◆ **WHAT THE EXERCISE ASKS**
Copy out the entries that follow exactly, leaving out the pictures.
Start of DATA EXCERPTS
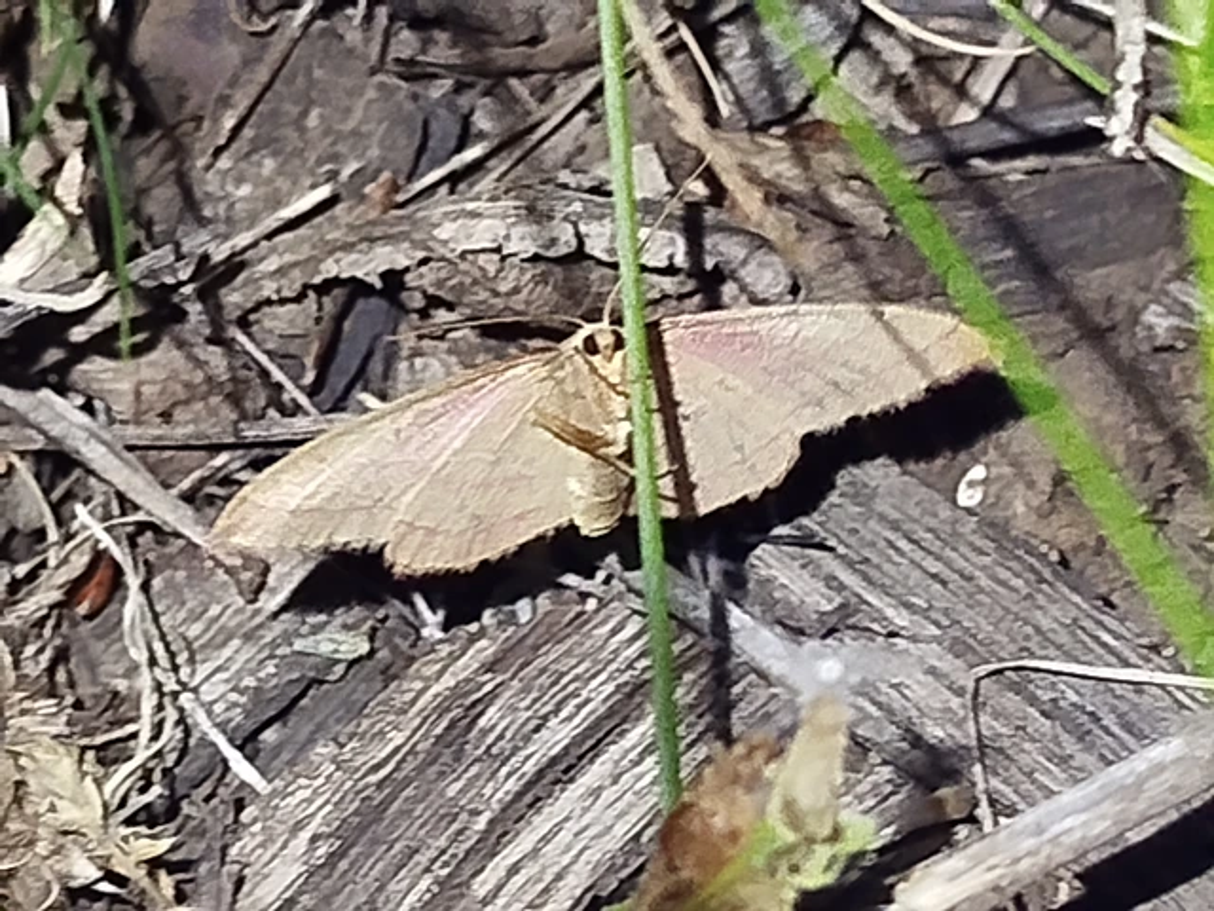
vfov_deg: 10.5
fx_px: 4945
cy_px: 456
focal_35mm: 141
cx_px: 607
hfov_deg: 14.0
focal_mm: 5.31
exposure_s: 1/33
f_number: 1.7
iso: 500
End of DATA EXCERPTS
◆ **FINISHED TASK**
vfov_deg: 10.5
fx_px: 4945
cy_px: 456
focal_35mm: 141
cx_px: 607
hfov_deg: 14.0
focal_mm: 5.31
exposure_s: 1/33
f_number: 1.7
iso: 500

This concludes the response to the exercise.